*Supplied material*
======
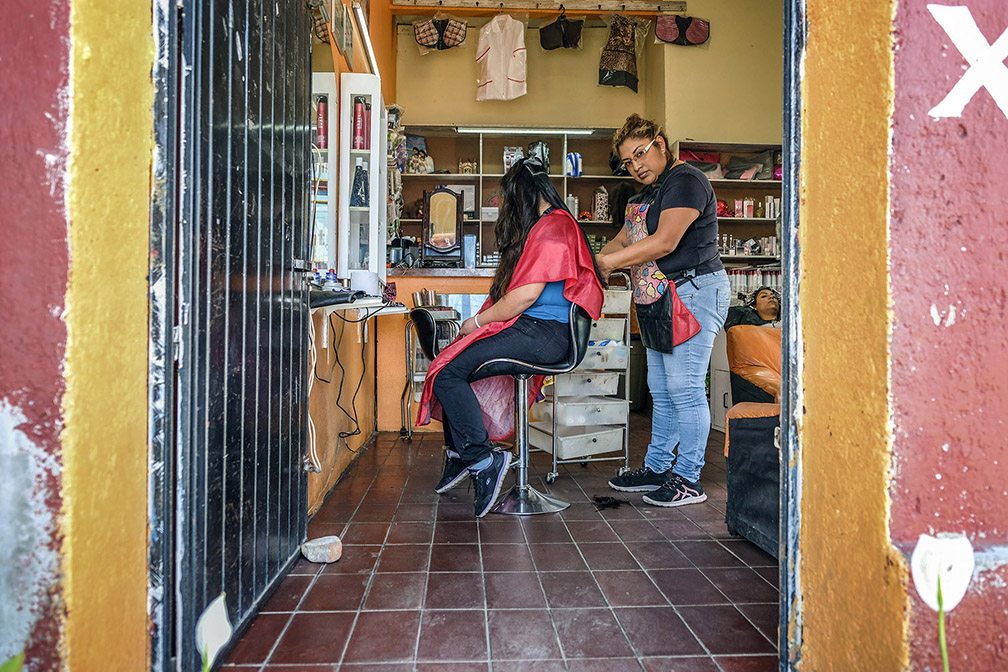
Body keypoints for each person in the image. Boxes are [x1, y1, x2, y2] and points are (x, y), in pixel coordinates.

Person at [416, 156, 605, 517]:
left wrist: (476, 322)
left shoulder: (552, 227)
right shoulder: (552, 225)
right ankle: (462, 454)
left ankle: (480, 459)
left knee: (448, 371)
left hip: (544, 334)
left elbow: (524, 297)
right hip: (536, 331)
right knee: (451, 367)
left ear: (522, 195)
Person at [596, 113, 730, 508]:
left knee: (685, 389)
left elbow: (665, 241)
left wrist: (608, 264)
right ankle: (657, 467)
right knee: (662, 389)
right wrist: (599, 258)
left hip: (694, 291)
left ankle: (688, 478)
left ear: (659, 143)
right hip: (660, 298)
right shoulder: (643, 196)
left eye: (640, 154)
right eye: (628, 162)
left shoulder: (685, 181)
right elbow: (621, 241)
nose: (636, 166)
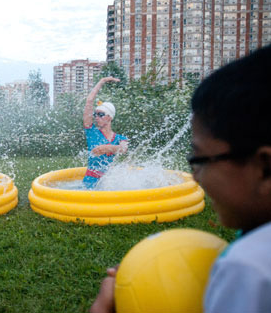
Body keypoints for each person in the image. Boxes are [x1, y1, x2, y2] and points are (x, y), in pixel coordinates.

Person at [90, 45, 271, 313]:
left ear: (264, 168)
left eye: (199, 160)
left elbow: (123, 149)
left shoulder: (247, 268)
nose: (195, 177)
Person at [82, 77, 128, 189]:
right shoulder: (91, 132)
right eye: (95, 114)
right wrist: (102, 81)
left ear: (110, 117)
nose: (97, 117)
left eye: (101, 114)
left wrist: (108, 148)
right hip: (90, 181)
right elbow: (89, 101)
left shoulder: (120, 138)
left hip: (108, 181)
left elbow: (123, 148)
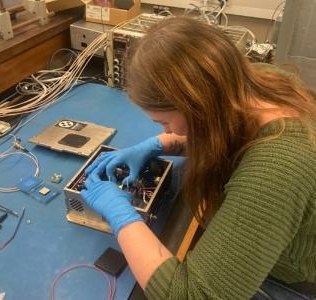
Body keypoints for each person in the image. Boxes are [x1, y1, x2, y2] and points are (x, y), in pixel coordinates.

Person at [80, 17, 316, 299]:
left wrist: (121, 216)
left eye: (164, 123)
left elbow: (193, 294)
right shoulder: (253, 81)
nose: (166, 131)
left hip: (291, 280)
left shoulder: (278, 168)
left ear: (198, 106)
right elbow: (230, 133)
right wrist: (162, 144)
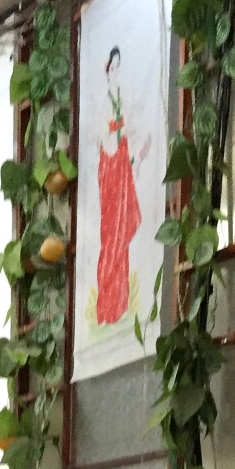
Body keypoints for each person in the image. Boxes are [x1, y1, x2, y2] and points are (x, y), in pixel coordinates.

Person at [96, 46, 144, 325]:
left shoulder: (122, 98)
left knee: (121, 232)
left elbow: (128, 129)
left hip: (122, 163)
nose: (117, 72)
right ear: (107, 71)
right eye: (113, 67)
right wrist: (120, 131)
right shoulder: (106, 101)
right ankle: (106, 304)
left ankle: (120, 302)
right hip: (110, 166)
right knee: (110, 233)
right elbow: (106, 134)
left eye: (119, 67)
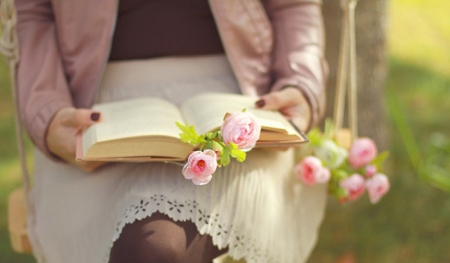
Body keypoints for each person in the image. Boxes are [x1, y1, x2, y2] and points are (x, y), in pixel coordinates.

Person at [14, 0, 328, 262]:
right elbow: (33, 13)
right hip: (93, 110)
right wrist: (48, 112)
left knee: (155, 249)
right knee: (153, 249)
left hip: (238, 102)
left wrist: (301, 85)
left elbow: (292, 4)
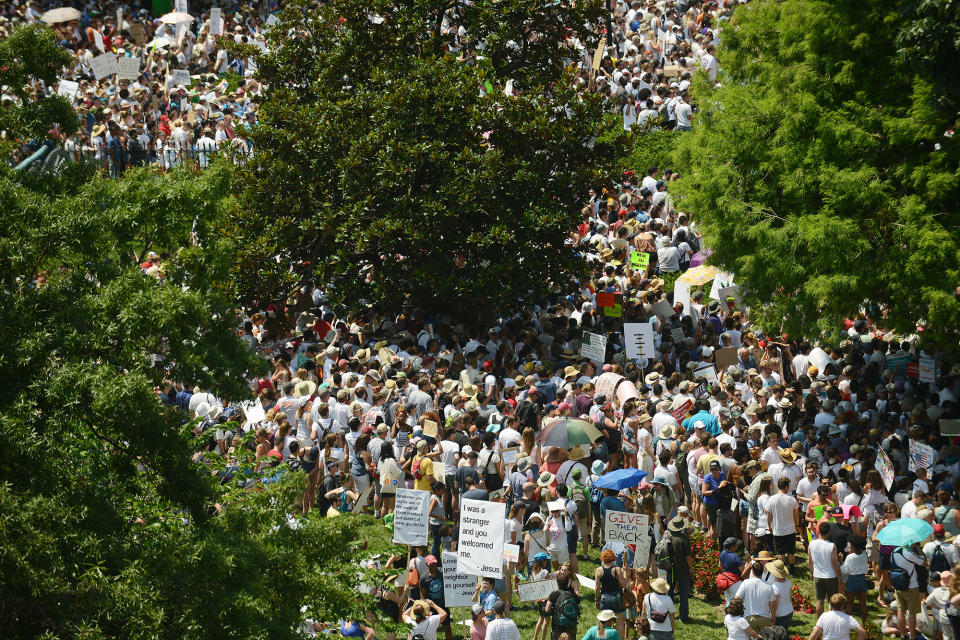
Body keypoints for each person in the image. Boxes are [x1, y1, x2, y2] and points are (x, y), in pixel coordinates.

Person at [891, 541, 927, 640]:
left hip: (898, 585)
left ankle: (903, 635)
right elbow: (923, 562)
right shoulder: (908, 553)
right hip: (911, 586)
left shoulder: (893, 552)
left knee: (901, 611)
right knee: (912, 613)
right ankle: (912, 636)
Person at [808, 522, 843, 617]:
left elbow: (810, 561)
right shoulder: (832, 546)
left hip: (817, 576)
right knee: (833, 601)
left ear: (818, 531)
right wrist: (839, 578)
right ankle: (832, 621)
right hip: (831, 576)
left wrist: (812, 574)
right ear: (828, 532)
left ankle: (820, 622)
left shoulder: (811, 544)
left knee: (820, 601)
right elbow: (835, 563)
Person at [766, 476, 800, 573]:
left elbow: (769, 515)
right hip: (790, 530)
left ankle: (780, 571)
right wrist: (796, 526)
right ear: (787, 487)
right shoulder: (792, 499)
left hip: (778, 530)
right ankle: (792, 570)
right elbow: (796, 515)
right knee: (791, 552)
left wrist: (769, 527)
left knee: (781, 553)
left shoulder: (771, 499)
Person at [595, 548, 629, 639]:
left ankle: (601, 638)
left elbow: (597, 588)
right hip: (616, 598)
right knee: (620, 622)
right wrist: (625, 572)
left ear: (602, 558)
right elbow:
======
*Work to be completed*
All that is wanted is a faithful reproduction of the line above with "nose: (117, 72)", the line with "left eye: (119, 67)", and every line in between.

*Output of the exercise*
nose: (117, 72)
right ear: (107, 71)
right eye: (113, 67)
right wrist: (120, 131)
right shoulder: (106, 101)
right ankle: (106, 304)
left ankle: (120, 302)
right hip: (110, 166)
right knee: (110, 233)
right elbow: (106, 134)
left eye: (119, 67)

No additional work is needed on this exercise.